_Testo fornito:_
Verso architetture resilienti 2: non sempre "ecologico" è tale
(Traduzione dall’originale: www.metropolismag.com/Point-of-View/April-2013/Toward-Resilient-Architectures-2-Why-Green-Often-Isnt).
Qualcosa di sorprendente è successo con molti edifici cosiddetti “sostenibili”. Quando sono stati effettivamente verificati durante le valutazioni post-abitative, gli stessi edifici si sono dimostrati molto meno sostenibili rispetto a quanto dichiarato dei loro sostenitori. In alcuni casi hanno avuto una performance peggiore di edifici molto più vecchi, che non avevano pretese di sostenibilità. Un articolo del New York Times del 2009, “Some buildings not living up to green label”, ha documentato i molteplici problemi di vari edifici icone di sostenibilità. Tra i vari problemi riscontrati, il Times ha sottolineato l’uso diffuso di grandi facciate vetrate e di larghi ambienti profondi, una progettazione che sposta lo spazio utile lontano dalle pareti esterne, obbligando a fare maggiore affidamento sulla luce artificiale e sui sistemi di ventilazione.

_Attività da svolgere:_
A – Riporti il passo del testo sugli edifici sostenibili compreso tra "Qualcosa di sorprendente" e "sistemi di ventilazione.", estremi inclusi.
B – Secondo il testo sugli edifici sostenibili, in quale anno è uscito l'articolo del New York Times che vi è citato?

[Voci del dataset]
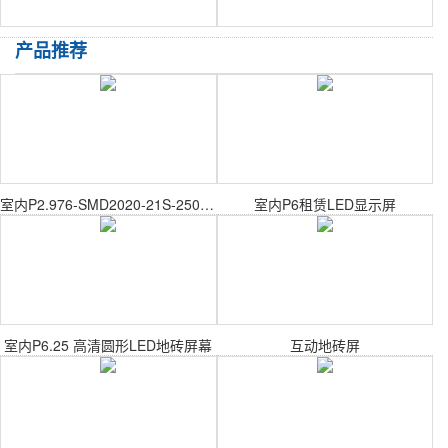
产品推荐
室内P2.976-SMD2020-21S-250X250mm室内表贴模组
室内P6租赁LED显示屏
室内P6.25 高清圆形LED地砖屏幕
互动地砖屏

_Soluzioni per attività:_
A –
Qualcosa di sorprendente è successo con molti edifici cosiddetti “sostenibili”. Quando sono stati effettivamente verificati durante le valutazioni post-abitative, gli stessi edifici si sono dimostrati molto meno sostenibili rispetto a quanto dichiarato dei loro sostenitori. In alcuni casi hanno avuto una performance peggiore di edifici molto più vecchi, che non avevano pretese di sostenibilità. Un articolo del New York Times del 2009, “Some buildings not living up to green label”, ha documentato i molteplici problemi di vari edifici icone di sostenibilità. Tra i vari problemi riscontrati, il Times ha sottolineato l’uso diffuso di grandi facciate vetrate e di larghi ambienti profondi, una progettazione che sposta lo spazio utile lontano dalle pareti esterne, obbligando a fare maggiore affidamento sulla luce artificiale e sui sistemi di ventilazione.

B – Nel 2009.